I’ve been through four IVF cycles, for a total of twelve living embryos transferred into my eager pink uterus while I tried to take deep, calming breaths and think welcoming thoughts. I even invited an acupuncturist into the recovery room, in the hopes that his silver needles would function as the magic baby dust I seemed to lack.
I longed, desperately, for a baby. All of my hope hinged on those embryos. I wanted each of them to live.
But when someone asks me how many kids I have, the answer is two: the two small people responsible for the cookie crumbs ground into the sofa.
Over the rocky trajectory of those IVF cycles, my wife and I conceived dozens of times. Sperm entered egg in the Petri dish, and rapid cell division commenced: a baby in the making, finally! But no, not even close. There were so many more hurdles on the journey from no one to personhood. In our case, there wasn’t even a positive pregnancy test until we’d gone through eighteen embryos in all and had been entirely wrung out emotionally.

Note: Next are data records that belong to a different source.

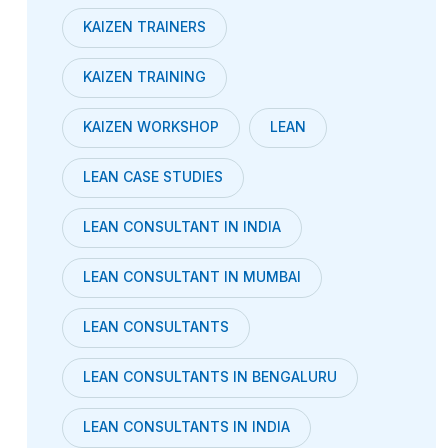
KAIZEN TRAINERS
KAIZEN TRAINING
KAIZEN WORKSHOP
LEAN
LEAN CASE STUDIES
LEAN CONSULTANT IN INDIA
LEAN CONSULTANT IN MUMBAI
LEAN CONSULTANTS
LEAN CONSULTANTS IN BENGALURU
LEAN CONSULTANTS IN INDIA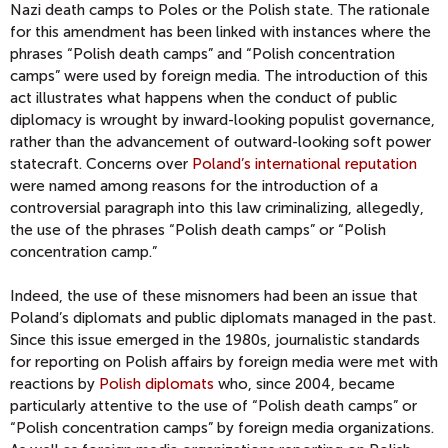
Nazi death camps to Poles or the Polish state. The rationale
for this amendment has been linked with instances where the
phrases “Polish death camps” and “Polish concentration
camps” were used by foreign media. The introduction of this
act illustrates what happens when the conduct of public
diplomacy is wrought by inward-looking populist governance,
rather than the advancement of outward-looking soft power
statecraft. Concerns over
Poland’s international reputation
were named among reasons for the introduction of a
controversial paragraph into this law criminalizing, allegedly,
the use of the phrases “Polish death camps” or “Polish
concentration camp.”
Indeed, the use of these misnomers had been an issue that
Poland’s diplomats and public diplomats managed in the past.
Since this issue emerged in the 1980s, journalistic standards
for reporting on Polish affairs by foreign media were met with
reactions by
Polish diplomats
who, since 2004, became
particularly attentive to the use of “Polish death camps” or
“Polish concentration camps” by foreign media organizations.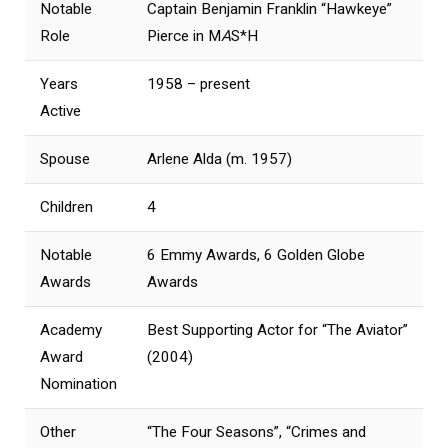
Notable
Captain Benjamin Franklin “Hawkeye”
Role
Pierce in M
A
S*H
Years
1958 – present
Active
Spouse
Arlene Alda (m. 1957)
Children
4
Notable
6 Emmy Awards, 6 Golden Globe
Awards
Awards
Academy
Best Supporting Actor for “The Aviator”
Award
(2004)
Nomination
Other
“The Four Seasons”, “Crimes and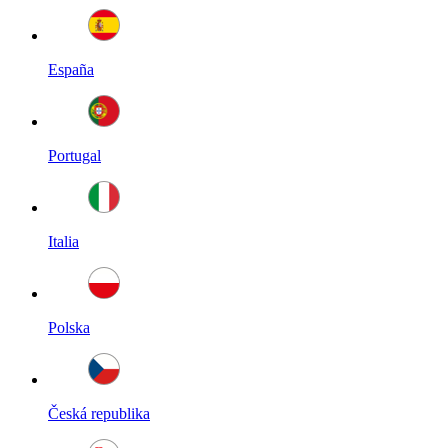
España
Portugal
Italia
Polska
Česká republika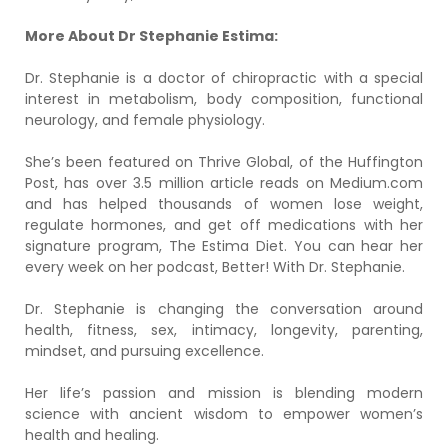
More About Dr Stephanie Estima:
Dr. Stephanie is a doctor of chiropractic with a special
interest in metabolism, body composition, functional
neurology, and female physiology.
She’s been featured on Thrive Global, of the Huffington
Post, has over 3.5 million article reads on Medium.com
and has helped thousands of women lose weight,
regulate hormones, and get off medications with her
signature program, The Estima Diet. You can hear her
every week on her podcast, Better! With Dr. Stephanie.
Dr. Stephanie is changing the conversation around
health, fitness, sex, intimacy, longevity, parenting,
mindset, and pursuing excellence.
Her life’s passion and mission is blending modern
science with ancient wisdom to empower women’s
health and healing.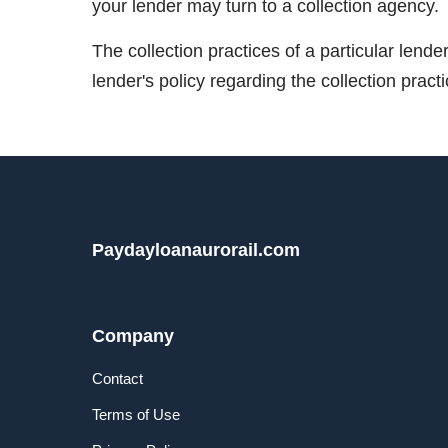
your lender may turn to a collection agency.
The collection practices of a particular lend
lender's policy regarding the collection pract
Paydayloanaurorail.com
Company
Contact
Terms of Use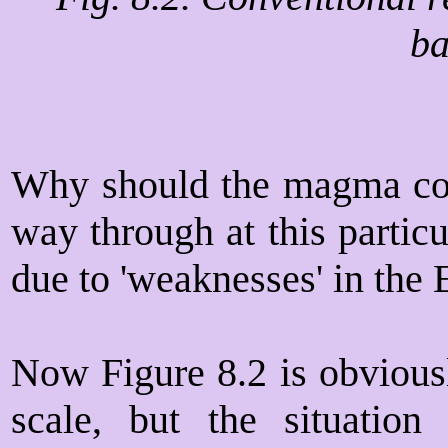
ba
Why should the magma com
way through at this partic
due to 'weaknesses' in the E
Now Figure 8.2 is obvious
scale, but the situation 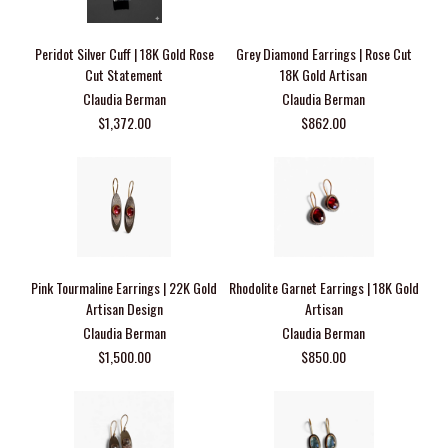
Peridot Silver Cuff | 18K Gold Rose
Grey Diamond Earrings | Rose Cut
Cut Statement
18K Gold Artisan
Claudia Berman
Claudia Berman
$1,372.00
$862.00
Pink Tourmaline Earrings | 22K Gold
Rhodolite Garnet Earrings | 18K Gold
Artisan Design
Artisan
Claudia Berman
Claudia Berman
$1,500.00
$850.00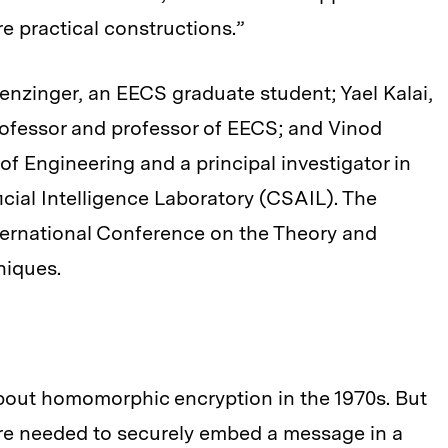
re practical constructions.”
nzinger, an EECS graduate student; Yael Kalai,
rofessor and professor of EECS; and Vinod
f Engineering and a principal investigator in
cial Intelligence Laboratory (CSAIL). The
nternational Conference on the Theory and
niques.
bout homomorphic encryption in the 1970s. But
re needed to securely embed a message in a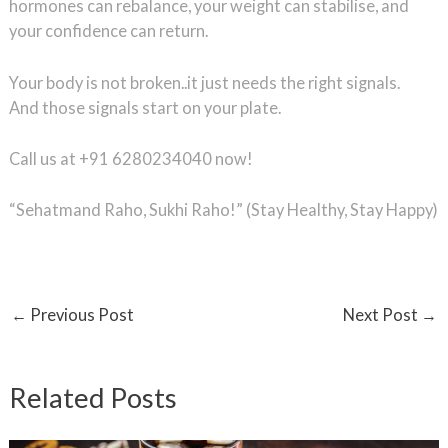
hormones can rebalance, your weight can stabilise, and
your confidence can return.
Your body is not broken..it just needs the right signals.
And those signals start on your plate.
Call us at +91 6280234040 now!
“Sehatmand Raho, Sukhi Raho!” (Stay Healthy, Stay Happy)
←
Previous Post
Next Post
→
Related Posts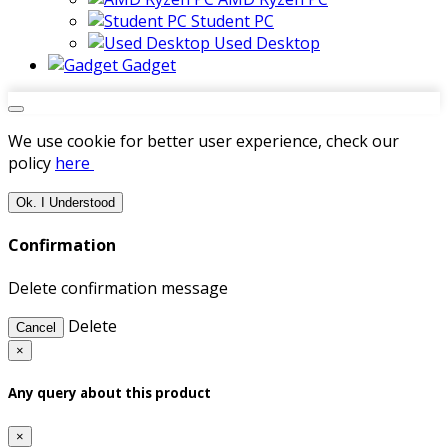
Student PC
Used Desktop
Gadget
We use cookie for better user experience, check our
policy
here
Ok. I Understood
Confirmation
Delete confirmation message
Delete
Cancel
×
Any query about this product
×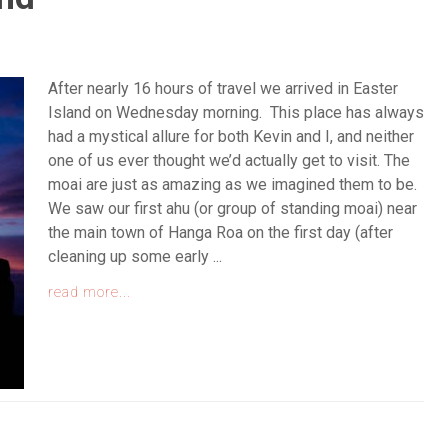
After nearly 16 hours of travel we arrived in Easter
Island on Wednesday morning. This place has always
had a mystical allure for both Kevin and I, and neither
one of us ever thought we’d actually get to visit. The
moai are just as amazing as we imagined them to be.
We saw our first ahu (or group of standing moai) near
the main town of Hanga Roa on the first day (after
cleaning up some early ...
read more...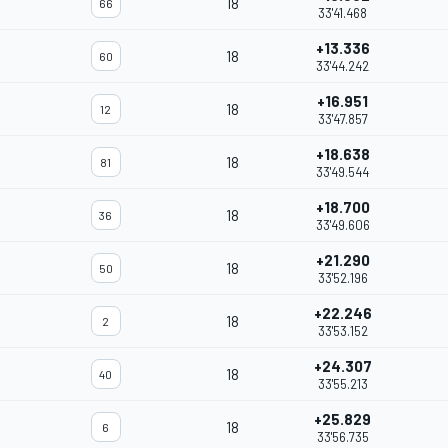
18
66
33'41.468
+13.336
18
60
33'44.242
+16.951
18
12
33'47.857
+18.638
18
81
33'49.544
+18.700
18
36
33'49.606
+21.290
18
50
33'52.196
+22.246
18
2
33'53.152
+24.307
18
40
33'55.213
+25.829
18
6
33'56.735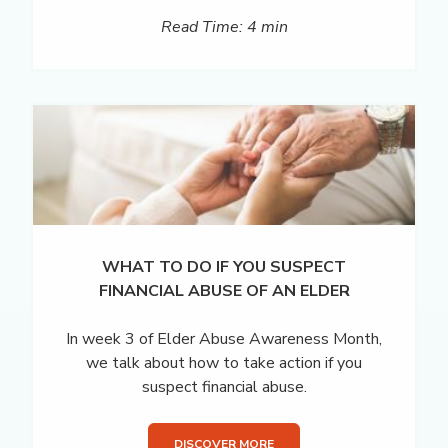
Read Time: 4 min
WHAT TO DO IF YOU SUSPECT
FINANCIAL ABUSE OF AN ELDER
In week 3 of Elder Abuse Awareness Month,
we talk about how to take action if you
suspect financial abuse.
DISCOVER MORE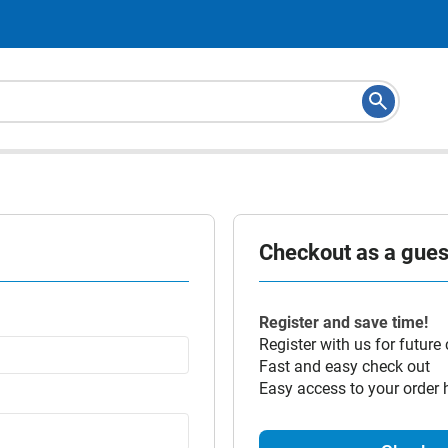
Checkout as a guest
Register and save time!
Register with us for future
Fast and easy check out
Easy access to your order 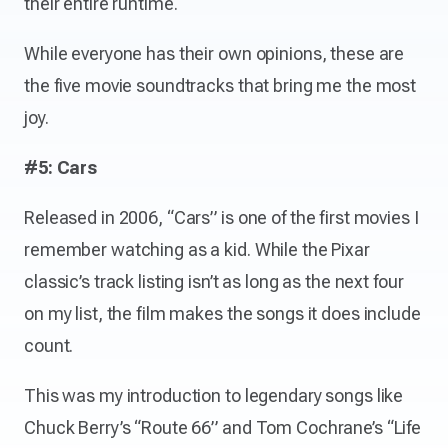
their entire runtime.
While everyone has their own opinions, these are
the five movie soundtracks that bring me the most
joy.
#5: Cars
Released in 2006, “Cars” is one of the first movies I
remember watching as a kid. While the Pixar
classic’s track listing isn’t as long as the next four
on my list, the film makes the songs it does include
count.
This was my introduction to legendary songs like
Chuck Berry’s “Route 66” and Tom Cochrane’s “Life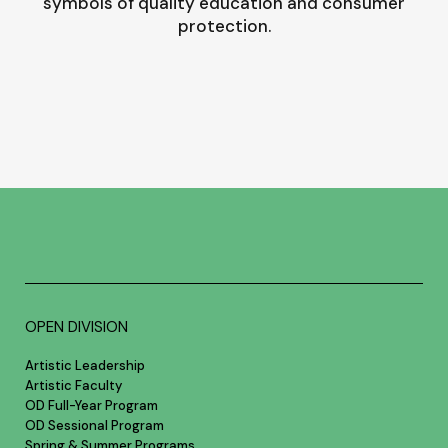
symbols of quality education and consumer
protection.
OPEN DIVISION
Artistic Leadership
Artistic Faculty
OD Full-Year Program
OD Sessional Program
Spring & Summer Programs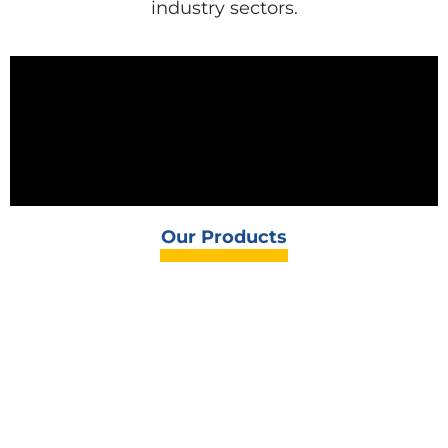
industry sectors.
Our Products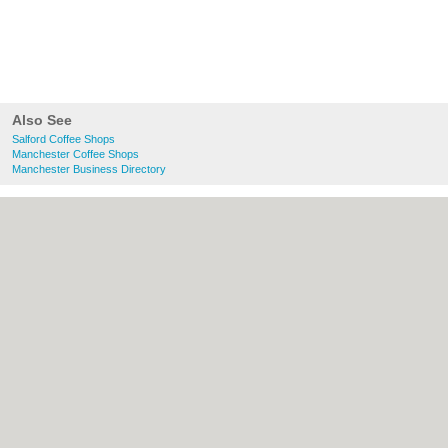
Also See
Salford Coffee Shops
Manchester Coffee Shops
Manchester Business Directory
About Salford.co.uk:
Contact
|
Privacy
Policy
|
Cookie Policy
|
Revoke cookie/ad
consent |
Terms of Use
|
Community
Guidelines
|
FAQs
|
Add a Business
Categories:
Bars
|
Bridal Shops
|
Builders
|
Carpet Cleaning
|
Central Heating
|
Chinese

No one better understands that an embryo isn’t yet a person than people undergoing fertility treatments and the medical professionals who care for them. The medical journal Fertility and Sterility has, for the first time in its 70-year history, issued a statement regarding a Supreme Court nominee in response to Barrett’s radical anti-choice position. In addition to presenting a grave danger to Roe v. Wade, Barrett’s record on human reproduction is so extreme that it also threatens access to contraception and IVF treatment. The journal editors cite as evidence Barrett’s signing in 2006 of a full-page newspaper letter in support of an organization that promotes the view that life begins at fertilization as evidence of her troublesome beliefs.
(When asked directly during senate hearings whether making IVF illegal would be constitutional, Barrett demurred, stating that she couldn’t answer “in the abstract.”)
In their statement, the Fertility and Sterility doctors note that most fertilized eggs in nature do not become live babies. Most. As in more than fifty percent.
The authors explain that even among embryos that survive days of observed growth, “In the very best of circumstances, when a chromosomally normal embryo is transferred to a woman’s uterus, there is only a 65% likelihood of live birth.” Those odds plummet as the age of the eggs being used increases. This is a bitter pill to swallow when you are staring down a $17,000 bill for IVF treatment, and in my talks with women over the years I’ve gotten the sense that our doctors, more often than not, do their best to hide this grim reality from us while we are hopped up on hormones and drunk with hope.
But at this moment, we need to look at those numbers, and all the suffering we endured trying to become parents, and state, unequivocally, that an embryo is not a person, embryos discarded during IVF treatments do not constitute manslaughter, and we all deserve the right to say yes to parenthood only when we consent to it.
Senator Tammy Duckworth, a parent via IVF herself, wrote in an emotional letter to her Senate colleagues urging them to oppose Barrett’s confirmation: “Judge Barrett’s willingness to associate her name with such an organization is disqualifying, and, frankly, insulting to every parent, hopeful parent or would-be parent who has struggled to start a family.”
Count me among the insulted. But more than being offended, I’m scared. I have a daughter who is six. It’s unlikely that she will go through life without ever needing access to contraception, abortion care, or IVF. What kind of country does Judge Barrett envision for her?